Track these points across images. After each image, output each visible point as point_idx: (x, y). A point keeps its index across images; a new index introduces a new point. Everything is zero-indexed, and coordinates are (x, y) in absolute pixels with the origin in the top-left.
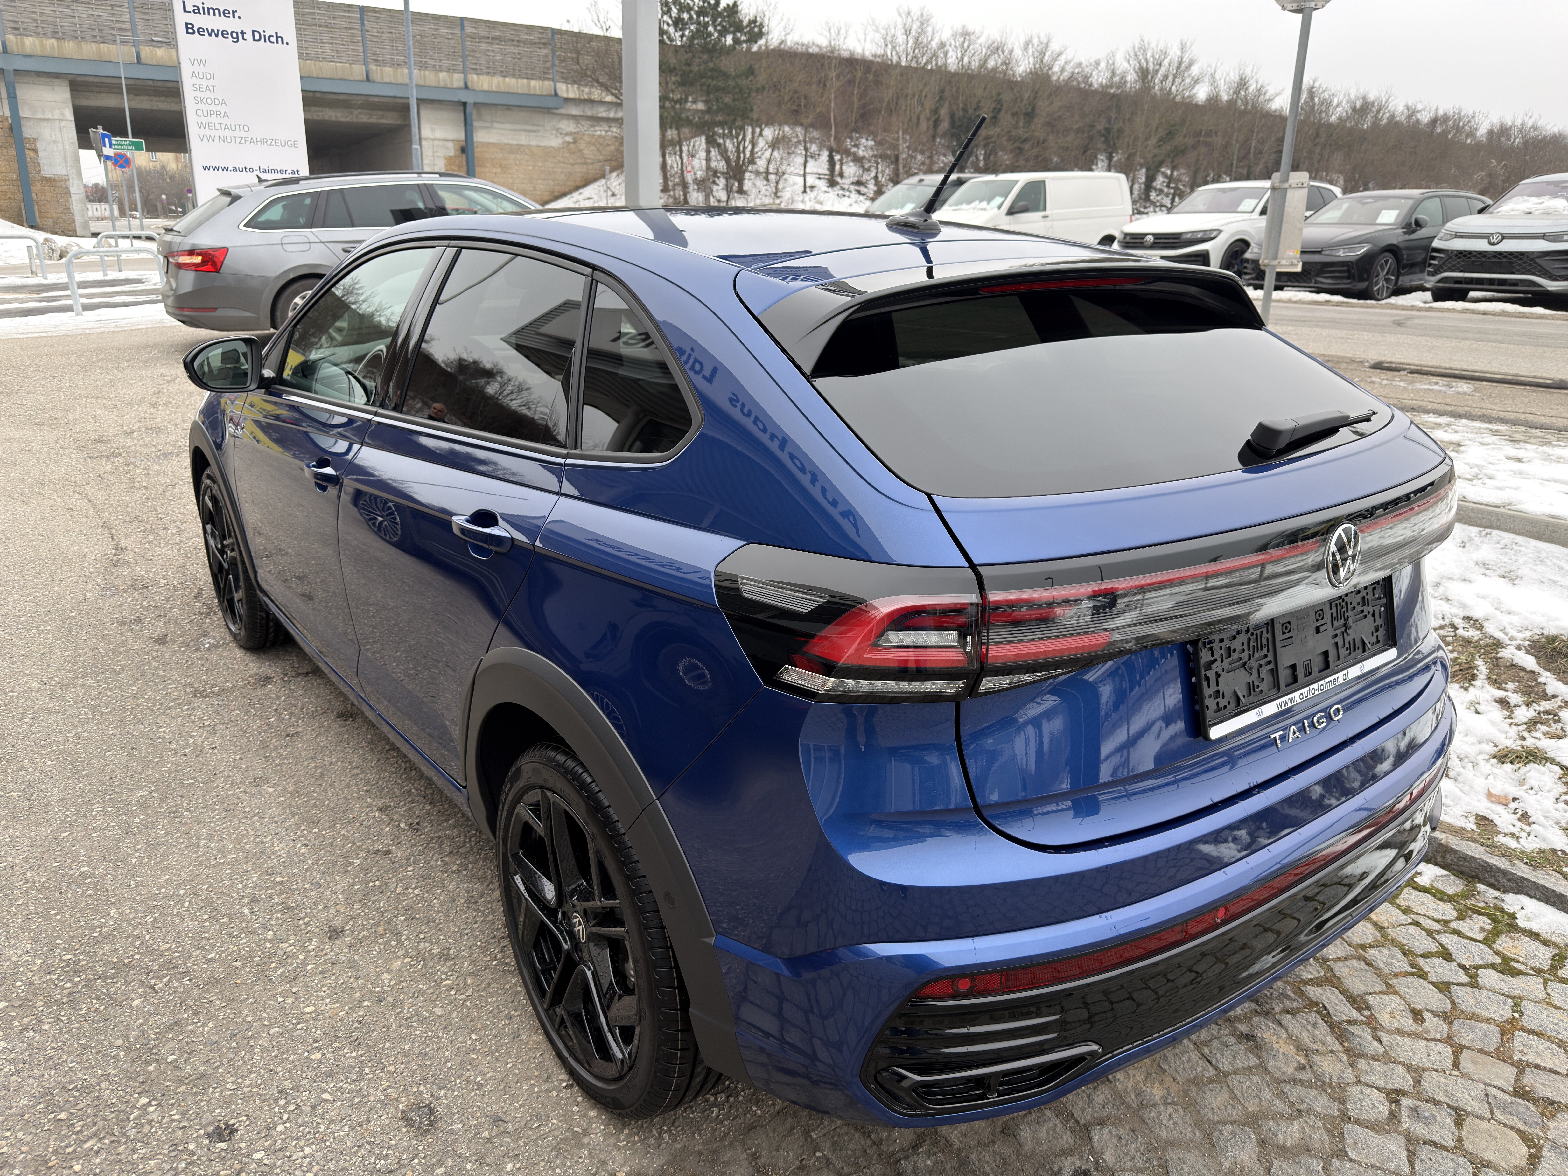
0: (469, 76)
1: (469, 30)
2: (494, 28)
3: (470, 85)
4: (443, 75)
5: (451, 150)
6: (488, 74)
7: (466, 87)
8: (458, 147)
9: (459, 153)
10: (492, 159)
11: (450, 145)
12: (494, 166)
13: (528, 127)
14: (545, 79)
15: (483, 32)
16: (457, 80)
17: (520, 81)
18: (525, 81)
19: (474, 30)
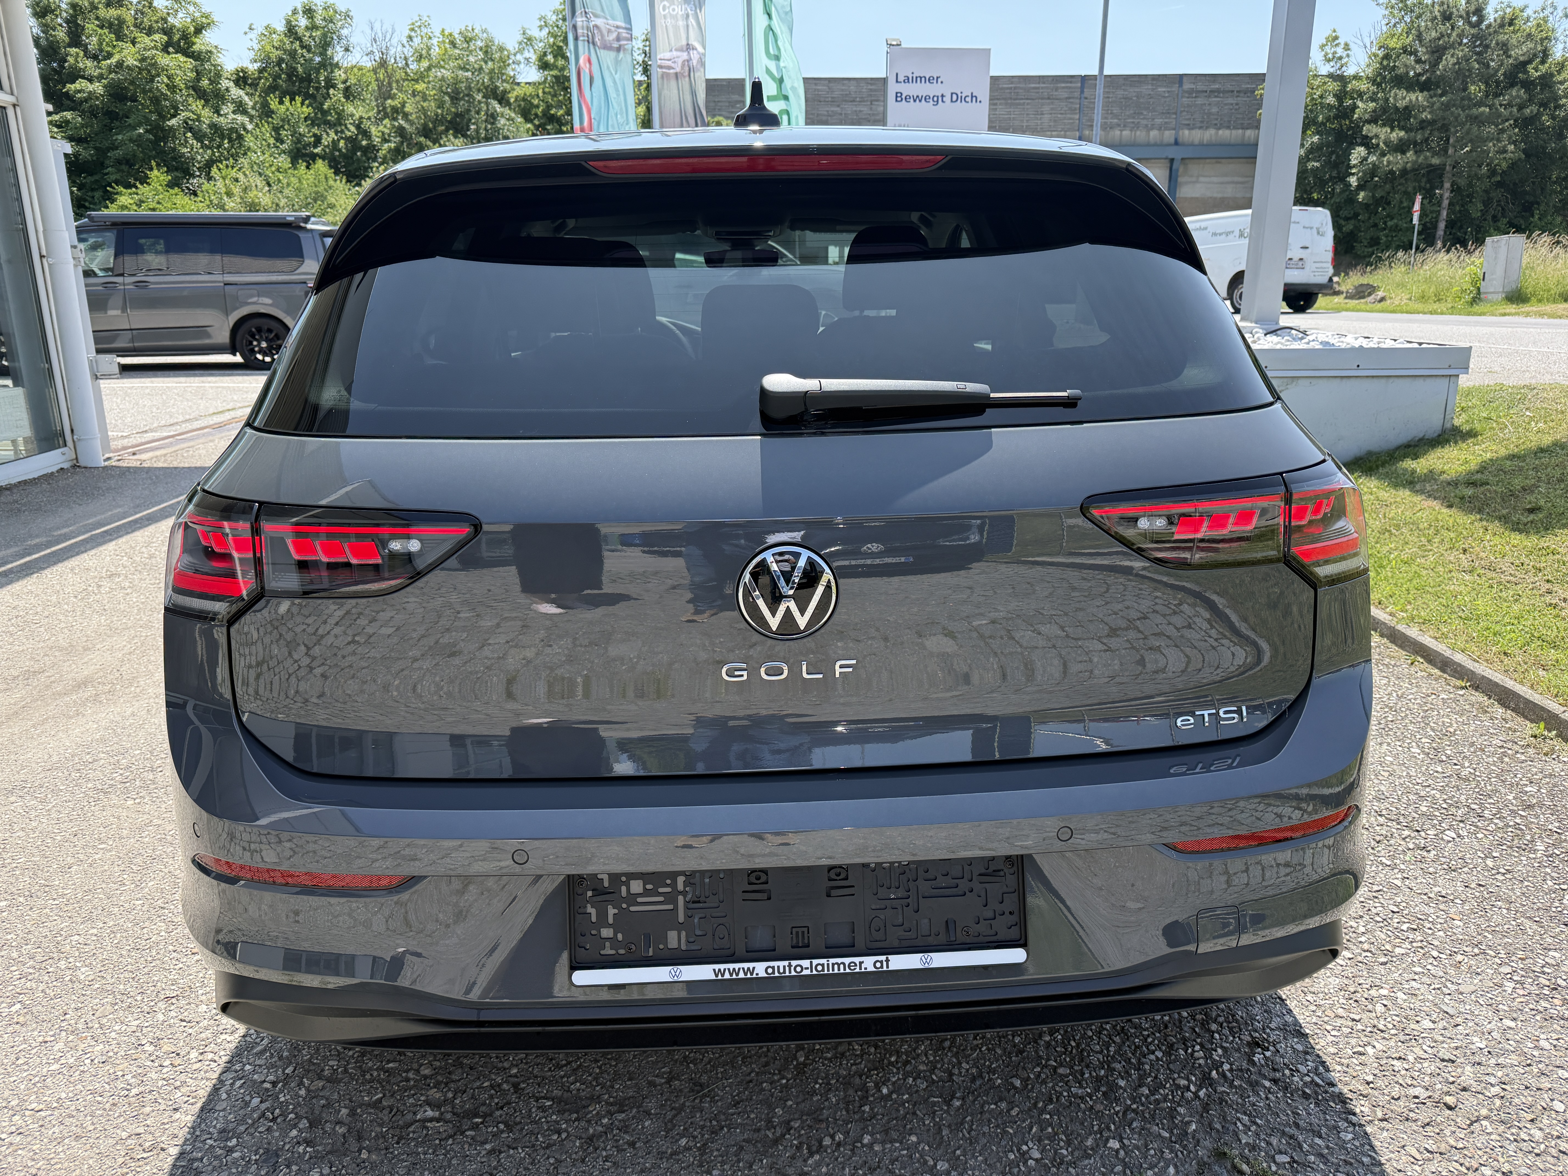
0: (1181, 132)
1: (1187, 86)
2: (1214, 82)
3: (1180, 140)
4: (1153, 133)
6: (1200, 128)
7: (1176, 143)
15: (1200, 86)
16: (1169, 136)
17: (1234, 132)
18: (1240, 131)
19: (1193, 86)
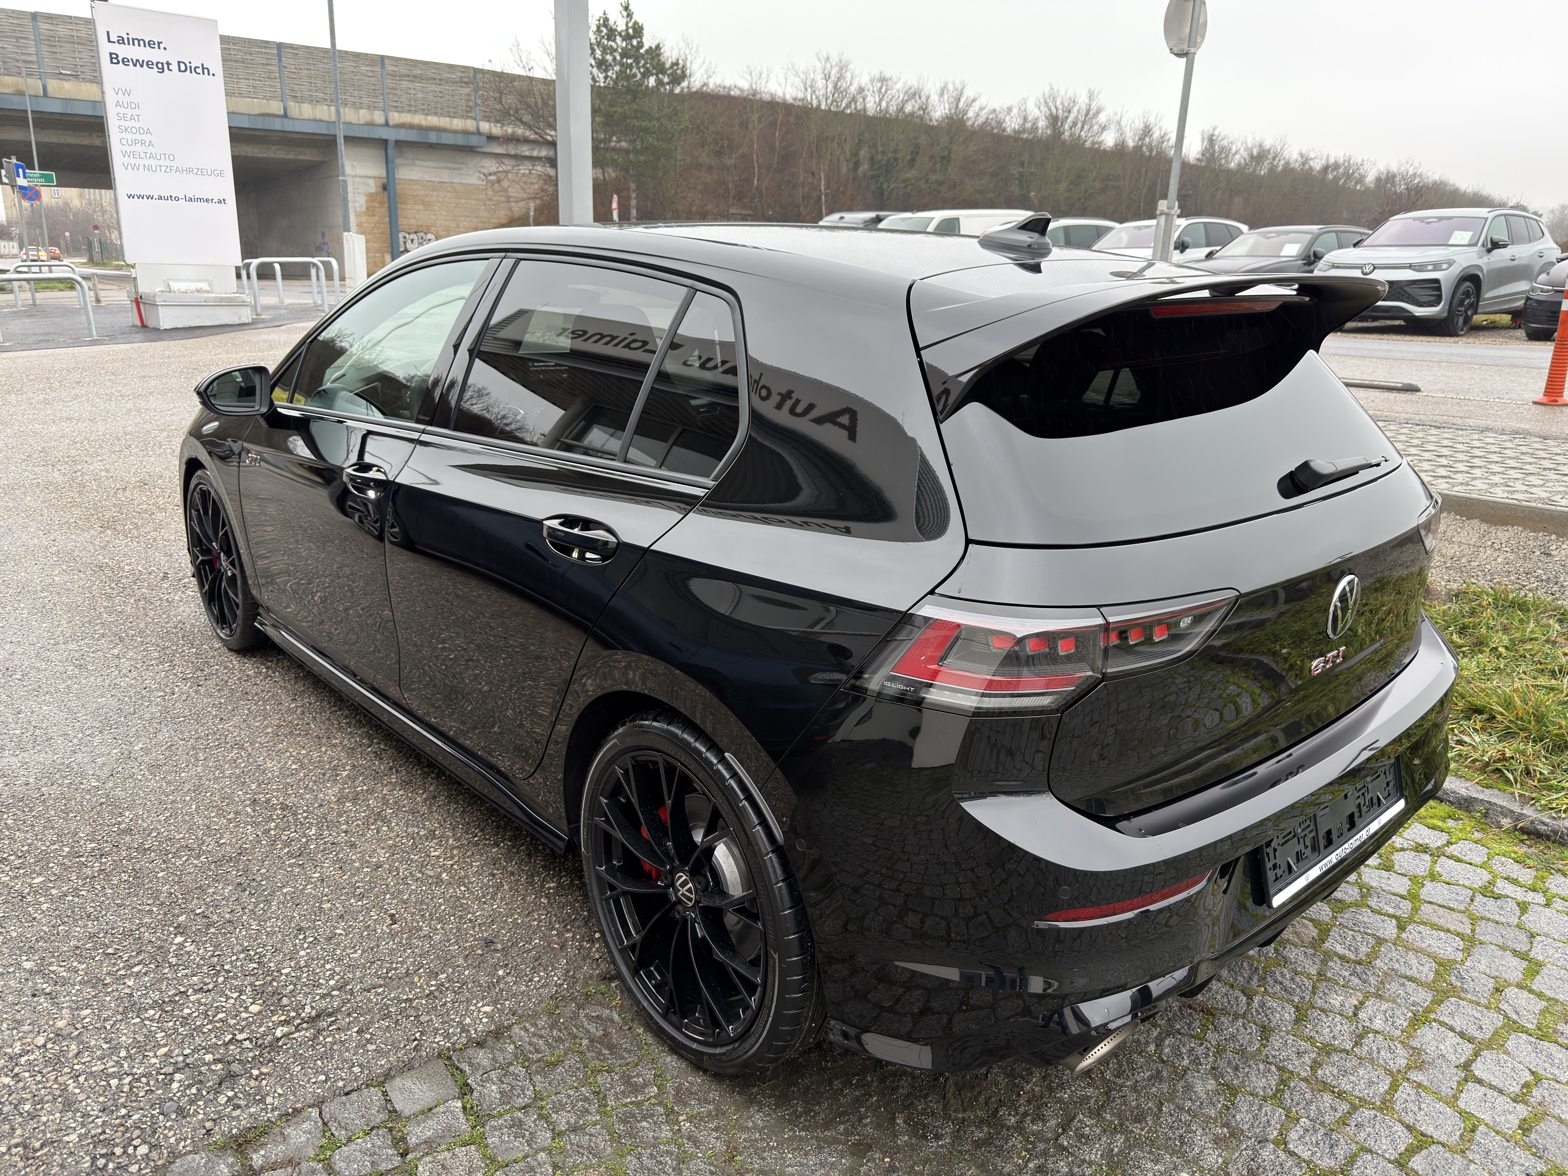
0: (390, 114)
1: (389, 68)
2: (415, 66)
3: (391, 123)
4: (363, 112)
5: (372, 187)
6: (410, 111)
7: (387, 124)
8: (380, 184)
9: (380, 190)
10: (414, 196)
11: (371, 182)
12: (416, 203)
13: (450, 165)
14: (468, 117)
15: (403, 70)
16: (378, 117)
17: (442, 117)
18: (447, 119)
19: (395, 69)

=======

### [工作说明]
把上面的记录重新写一遍，将“top-left”换成“upper-left”，其余内容保持不变。写出的结果里不要带图片。

### [任务结果]
Track these points across images. After each image, output each visible point as point_idx: (x, y). A point keeps its index across images; a new index introduces a new point. Everything is zero-indexed, and coordinates are (x, y) in absolute pixels with the origin in the upper-left.
0: (469, 76)
1: (469, 30)
2: (494, 28)
3: (470, 85)
4: (443, 75)
5: (451, 150)
6: (488, 74)
7: (466, 87)
8: (458, 147)
9: (459, 153)
10: (492, 159)
11: (450, 145)
12: (494, 166)
13: (528, 127)
14: (545, 79)
15: (483, 32)
16: (457, 80)
17: (520, 81)
18: (525, 81)
19: (474, 30)
0: (1181, 132)
1: (1187, 86)
2: (1214, 82)
3: (1180, 140)
4: (1153, 133)
6: (1200, 128)
7: (1176, 143)
15: (1200, 86)
16: (1169, 136)
17: (1234, 132)
18: (1240, 131)
19: (1193, 86)
0: (390, 114)
1: (389, 68)
2: (415, 66)
3: (391, 123)
4: (363, 112)
5: (372, 187)
6: (410, 111)
7: (387, 124)
8: (380, 184)
9: (380, 190)
10: (414, 196)
11: (371, 182)
12: (416, 203)
13: (450, 165)
14: (468, 117)
15: (403, 70)
16: (378, 117)
17: (442, 117)
18: (447, 119)
19: (395, 69)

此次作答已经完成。